Never craved for records
Sobers ended his Test career in 1973-74 as the highest run-getter with 8032 runs. His unbeaten 365 against Pakistan in 1958 was the top individual score until fellow West Indian Brian Lara surpassed that magic figure at Antigua against England in 1994. He was emphatic in his reiteration that he never played for records: “Records to me, is not the way to go. When people set their stalls on breaking or setting records, to me, that is not part of the game. That is just trying to make yourself and forget your team.
“Throughout my career be it for West Indies, Barbados, Police, Nottinghamshire, South Australia... you will notice I always performed when the team was down – and not when it was up.”
Garfield Sobers during an event at Taj hotel, in Mumbai at Colaba. Pic/ Bipin Kokate
Golf, the greatest sport
Sobers surprised his audience when he rated golf as the No 1 sport. He was coaxed by teammate Sonny Ramadhin to try out golf when the historic 1960-61 tour of Australia was heading towards completion at Canberra. Here is his golf story:
“Sonny always used to ask me, ‘why don’t you come and play golf’ and I used to say, ‘that stupid game? You hit the ball and you lose it; you find it and hit it again’. Sonny persisted and on the last day of the tour in Canberra, he said to me, ‘I got you now because you are not playing’. I agreed and went along. I swung at this little ball and you wouldn’t believe it... I missed it. I said to myself, ‘you hit all these moving balls, but couldn’t hit a still ball?’ I tried again and missed. I had played all kinds of sports and I had never felt so belittled. Wes Hall came up and said, ‘give it to me, I will show you how to hit it’. Wes stood up and took about 10 pounds of turf off the ground and the ball was still there. (laughs).
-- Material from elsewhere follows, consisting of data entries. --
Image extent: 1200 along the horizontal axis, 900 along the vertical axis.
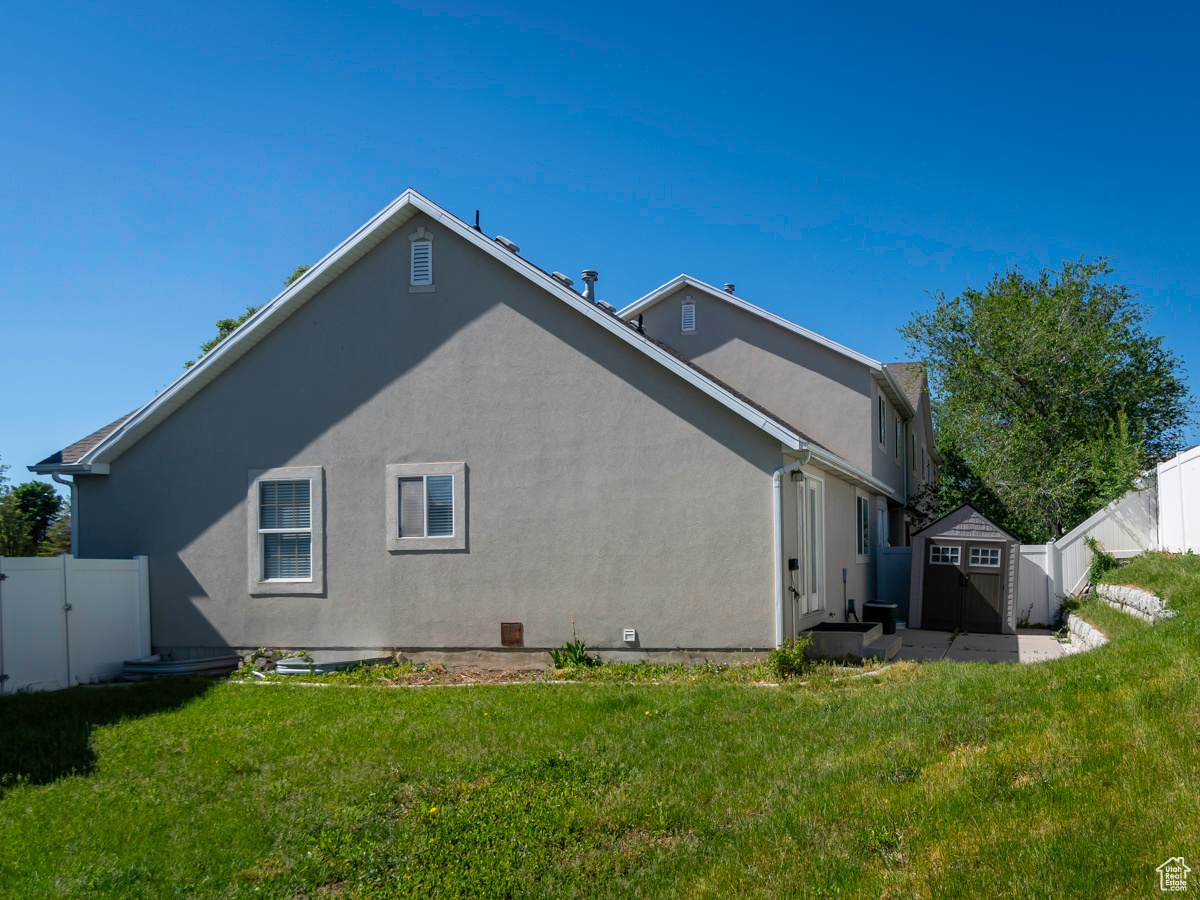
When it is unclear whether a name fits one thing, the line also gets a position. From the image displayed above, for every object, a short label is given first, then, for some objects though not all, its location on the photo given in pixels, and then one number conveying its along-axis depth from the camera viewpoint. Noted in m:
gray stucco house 11.62
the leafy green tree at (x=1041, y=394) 22.05
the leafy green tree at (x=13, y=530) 34.22
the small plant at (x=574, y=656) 11.73
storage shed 17.05
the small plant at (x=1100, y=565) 16.45
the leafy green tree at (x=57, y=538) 38.94
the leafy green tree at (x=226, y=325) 32.95
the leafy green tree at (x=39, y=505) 41.72
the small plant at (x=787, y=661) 10.67
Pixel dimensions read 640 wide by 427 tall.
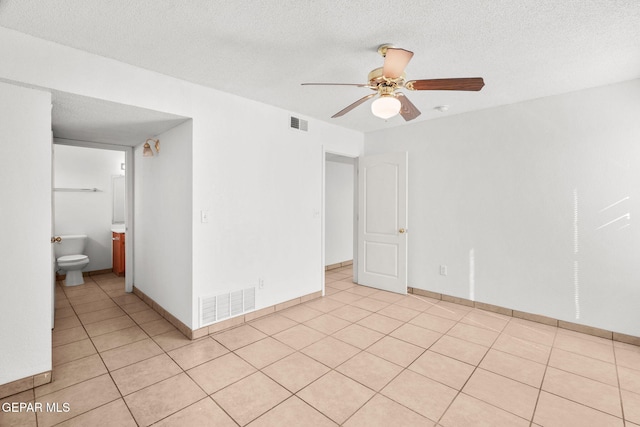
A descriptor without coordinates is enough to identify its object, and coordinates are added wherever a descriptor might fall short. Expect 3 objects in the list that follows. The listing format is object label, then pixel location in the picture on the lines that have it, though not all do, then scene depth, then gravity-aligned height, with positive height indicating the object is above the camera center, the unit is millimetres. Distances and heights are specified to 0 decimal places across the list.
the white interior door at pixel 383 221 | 4387 -116
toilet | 4578 -684
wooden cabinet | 5090 -687
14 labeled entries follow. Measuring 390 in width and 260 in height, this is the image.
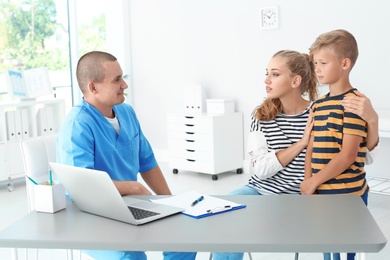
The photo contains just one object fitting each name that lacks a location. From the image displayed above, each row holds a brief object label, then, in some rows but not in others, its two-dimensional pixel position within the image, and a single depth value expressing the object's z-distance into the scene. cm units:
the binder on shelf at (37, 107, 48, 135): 576
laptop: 179
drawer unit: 562
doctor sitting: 221
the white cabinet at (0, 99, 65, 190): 548
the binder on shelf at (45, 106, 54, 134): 582
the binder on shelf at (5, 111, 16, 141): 552
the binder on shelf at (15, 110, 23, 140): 557
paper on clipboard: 191
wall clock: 540
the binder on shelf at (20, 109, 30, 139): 561
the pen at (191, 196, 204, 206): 200
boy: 231
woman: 261
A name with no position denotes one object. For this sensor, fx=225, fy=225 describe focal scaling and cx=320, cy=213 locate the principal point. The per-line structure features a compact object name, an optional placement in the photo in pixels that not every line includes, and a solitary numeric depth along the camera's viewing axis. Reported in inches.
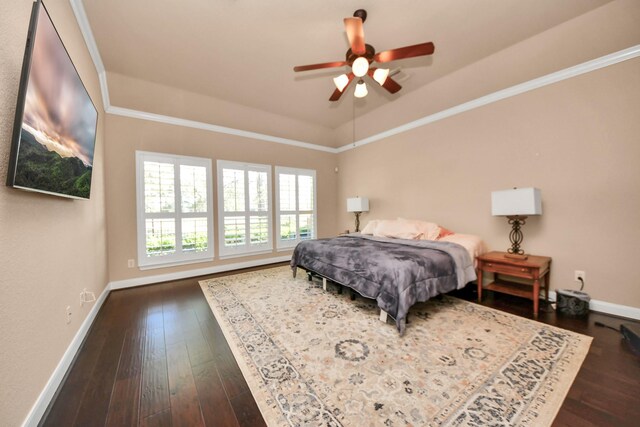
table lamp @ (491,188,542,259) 101.3
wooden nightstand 96.0
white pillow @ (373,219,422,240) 143.9
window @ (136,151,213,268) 142.5
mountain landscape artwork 44.4
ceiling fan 77.9
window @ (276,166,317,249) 198.4
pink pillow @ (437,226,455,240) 139.1
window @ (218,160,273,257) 170.6
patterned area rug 51.5
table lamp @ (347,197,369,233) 193.9
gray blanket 85.3
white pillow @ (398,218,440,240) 139.3
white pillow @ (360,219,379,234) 174.9
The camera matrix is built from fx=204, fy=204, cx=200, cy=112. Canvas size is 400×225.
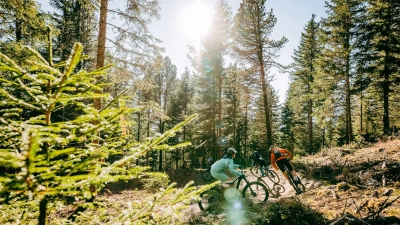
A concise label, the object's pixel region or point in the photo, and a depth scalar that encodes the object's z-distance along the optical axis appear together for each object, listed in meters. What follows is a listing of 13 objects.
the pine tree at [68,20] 15.91
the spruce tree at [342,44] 18.77
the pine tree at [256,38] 16.44
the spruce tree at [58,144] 1.07
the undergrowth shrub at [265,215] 5.60
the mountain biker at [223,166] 7.09
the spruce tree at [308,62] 26.92
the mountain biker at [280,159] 8.62
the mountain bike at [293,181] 8.52
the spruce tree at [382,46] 18.14
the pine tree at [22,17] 8.13
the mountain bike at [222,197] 7.54
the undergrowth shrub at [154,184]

“I started to play golf and found it a beautiful game. To me, it’s the best sport I have ever played. I have represented my country (Barbados) in table tennis, basketball, soccer, cricket and dominoes but I don’t think there is any sport better than golf. It is the only sport in the world that you can play by yourself. I just love it and I am sure a lot of people will agree with me. It brings out the character in you. When I’m home I play golf six days a week. It keeps me fit.”